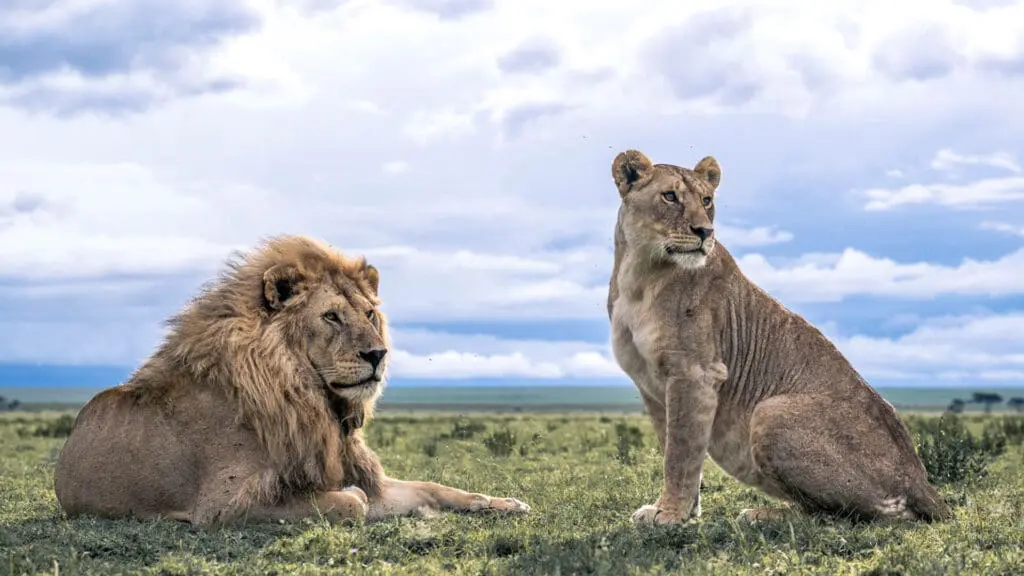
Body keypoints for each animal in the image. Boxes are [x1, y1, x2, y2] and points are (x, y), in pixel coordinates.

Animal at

++++

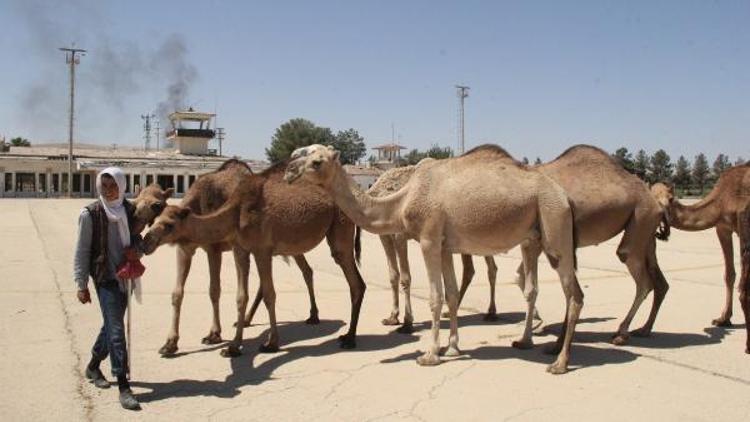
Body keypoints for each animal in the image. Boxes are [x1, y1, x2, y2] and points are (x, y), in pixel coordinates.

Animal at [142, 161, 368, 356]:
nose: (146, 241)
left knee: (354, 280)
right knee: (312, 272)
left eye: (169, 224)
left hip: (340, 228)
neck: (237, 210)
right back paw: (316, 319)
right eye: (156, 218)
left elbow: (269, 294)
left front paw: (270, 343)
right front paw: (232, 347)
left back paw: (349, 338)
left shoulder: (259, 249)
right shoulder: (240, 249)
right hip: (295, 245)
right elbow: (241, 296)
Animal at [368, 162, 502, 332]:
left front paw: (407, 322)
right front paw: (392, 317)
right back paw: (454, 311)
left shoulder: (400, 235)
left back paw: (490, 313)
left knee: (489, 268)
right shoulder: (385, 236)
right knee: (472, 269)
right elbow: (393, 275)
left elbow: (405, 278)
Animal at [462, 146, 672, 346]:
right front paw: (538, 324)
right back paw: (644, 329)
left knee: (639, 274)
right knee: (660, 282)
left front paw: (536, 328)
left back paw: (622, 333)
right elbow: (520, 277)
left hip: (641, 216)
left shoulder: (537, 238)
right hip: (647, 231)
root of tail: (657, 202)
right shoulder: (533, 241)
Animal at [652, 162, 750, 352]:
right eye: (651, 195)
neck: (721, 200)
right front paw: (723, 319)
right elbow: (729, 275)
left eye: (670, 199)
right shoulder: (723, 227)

++++

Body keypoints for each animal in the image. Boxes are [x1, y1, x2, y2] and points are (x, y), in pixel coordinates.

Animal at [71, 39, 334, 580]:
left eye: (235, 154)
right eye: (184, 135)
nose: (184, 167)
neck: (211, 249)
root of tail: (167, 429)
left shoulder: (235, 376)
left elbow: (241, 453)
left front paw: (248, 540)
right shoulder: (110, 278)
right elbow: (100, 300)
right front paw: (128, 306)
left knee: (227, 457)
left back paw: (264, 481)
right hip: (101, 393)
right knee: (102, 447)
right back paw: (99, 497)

++++

Assignment: Reproduce the entries above exactly, but only the lines between the line holding "left back paw: (622, 333)" and the line holding "left eye: (670, 199)", inclusive.

Exercise output:
left back paw: (622, 333)
right elbow: (520, 277)
left hip: (641, 216)
left shoulder: (537, 238)
right hip: (647, 231)
root of tail: (657, 202)
right shoulder: (533, 241)
Animal at [652, 162, 750, 352]:
right eye: (651, 195)
neck: (721, 200)
right front paw: (723, 319)
right elbow: (729, 275)
left eye: (670, 199)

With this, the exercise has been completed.